Written problem:
Retype the part of the records that opens with the line containing "Q: How many speckled eggs are visible?" and runs to the end of the records, including both the first and last lines.

Records to process:
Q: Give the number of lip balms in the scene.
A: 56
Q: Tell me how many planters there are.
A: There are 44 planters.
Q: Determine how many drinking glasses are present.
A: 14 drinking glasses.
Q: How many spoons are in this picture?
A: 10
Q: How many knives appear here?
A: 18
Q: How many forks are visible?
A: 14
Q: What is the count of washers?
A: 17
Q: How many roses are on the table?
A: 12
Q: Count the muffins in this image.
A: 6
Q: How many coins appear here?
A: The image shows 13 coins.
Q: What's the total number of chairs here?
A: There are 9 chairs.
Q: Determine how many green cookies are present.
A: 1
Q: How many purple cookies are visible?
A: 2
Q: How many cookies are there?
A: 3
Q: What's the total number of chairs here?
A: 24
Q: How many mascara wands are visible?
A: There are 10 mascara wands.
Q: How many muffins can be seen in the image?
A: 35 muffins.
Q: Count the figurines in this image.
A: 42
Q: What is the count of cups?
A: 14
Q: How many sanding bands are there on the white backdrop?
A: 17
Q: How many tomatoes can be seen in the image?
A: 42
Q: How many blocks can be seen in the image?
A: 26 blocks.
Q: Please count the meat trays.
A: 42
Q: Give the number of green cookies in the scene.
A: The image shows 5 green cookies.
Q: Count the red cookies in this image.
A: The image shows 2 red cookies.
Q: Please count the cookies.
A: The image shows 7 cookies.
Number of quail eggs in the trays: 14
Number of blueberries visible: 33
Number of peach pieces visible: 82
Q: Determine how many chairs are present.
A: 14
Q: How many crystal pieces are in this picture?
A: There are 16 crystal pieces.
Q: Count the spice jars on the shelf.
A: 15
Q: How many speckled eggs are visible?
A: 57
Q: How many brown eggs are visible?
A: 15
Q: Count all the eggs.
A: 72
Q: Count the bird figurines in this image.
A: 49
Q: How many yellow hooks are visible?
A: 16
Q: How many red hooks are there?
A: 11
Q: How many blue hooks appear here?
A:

Finished task:
Q: How many speckled eggs are visible?
A: 57
Q: How many brown eggs are visible?
A: 15
Q: Count all the eggs.
A: 72
Q: Count the bird figurines in this image.
A: 49
Q: How many yellow hooks are visible?
A: 16
Q: How many red hooks are there?
A: 11
Q: How many blue hooks appear here?
A:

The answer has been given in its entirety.